O tempo histórico, tratado no terceiro capítulo, abrange uma série de dimensões simultâneas, que se interpenetram e se sobrepõem, envolvendo ainda permanente mudança. O tempo histórico não é linear, mas múltiplo. Falar dele significa falar de permanências e mudanças e de diferenças e semelhanças. Outro conceito que emerge, nesse capítulo, é o da periodização da História, utilizada para facilitar a compreensão de uma totalidade, mas fixada arbitrariamente por uma convenção, sendo, portanto, subjetiva. O quarto capítulo é dedicado a estudar os Combates pela História, buscando identificar como determinados agentes ou setores da sociedade se apropriam do poder e o utilizam para manter seus privilégios. Tanto é verdade que uma das primeiras providências dos novos governantes, após uma ruptura radical da ordem constituída – como no caso de uma revolução ou de um golpe de Estado – é procurar alterar os conteúdos e as interpretações da História ensinada nas escolas e adequá-los à nova ordem. O passado é reinterpretado de modo a legitimar a nova elite dirigente. Para realizar tal operação, é comum promover-se a substituição de manuais escolares e exercer forte pressão sobre os professores, que, para permanecerem em suas funções, devem se subordinar a novos parâmetros e diretrizes pedagógicas. No mesmo capítulo o autor aborda a figura do herói, mostrando que compreender ou analisar a História com enfoque nas pessoas dos líderes ou das lideranças que emergem ou se destacam em determinadas situações é uma distorção, pois não há indivíduos predestinados na História. Está aí também tratada a relação entre História e cidadania, à medida que o estudo da História serve de instrumento de libertação e ampliação da consciência, inclusive sobre os direitos humanos, porque tal conhecimento nos permite interferir na ação do Estado e limitar seus desmandos, ao mesmo tempo em que aprendemos a ser mais solidários e a repudiar as injustiças.

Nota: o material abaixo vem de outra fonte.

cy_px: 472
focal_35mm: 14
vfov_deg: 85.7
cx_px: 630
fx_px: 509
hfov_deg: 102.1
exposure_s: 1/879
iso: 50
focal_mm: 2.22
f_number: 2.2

O quinto capítulo se debruça sobre a Memória e identidade. Nestes tempos de globalização, a História é ferramenta indispensável para nos ajudar a entender como surgem e se expressam os valores locais, regionais e nacionais, ligados diretamente à consciência histórica da sociedade. Esse sentimento de identidade não é constante – ele ganha impulso e une as pessoas principalmente em momentos de crise. Vale ressaltar que cultivar a identidade não significa evitar o convívio com os outros. Ao contrário: quanto mais conhecemos nossos valores e tradições, mais estimulante deve ser a interação com culturas diferentes da nossa. Ao lado dessa perspectiva emerge a noção de espaço – lugares em que vivemos nossas experiências e que se incorporam à nossa memória pessoal e grupal. Diariamente acionamos nossos registros mentais para recordar dados ou imagens do passado. É o que se chama memória. Como é fácil deduzir, a memória tem uma relação direta com a construção de nossa História, seja ela pessoal ou coletiva.

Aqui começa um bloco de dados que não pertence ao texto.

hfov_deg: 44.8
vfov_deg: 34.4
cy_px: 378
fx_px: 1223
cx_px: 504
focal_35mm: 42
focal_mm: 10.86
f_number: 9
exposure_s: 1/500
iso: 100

O autor aborda, finalmente, a relação entre História e Utopia, considerando esta não como um ideal inatingível, mas uma possibilidade de manter viva a esperança. “Ontem semeamos a realidade de hoje, hoje semeamos a de amanhã. A História pode nos ajudar a realizar esta semeadura com lucidez, anunciando um futuro mais justo e fraterno”, diz o historiador.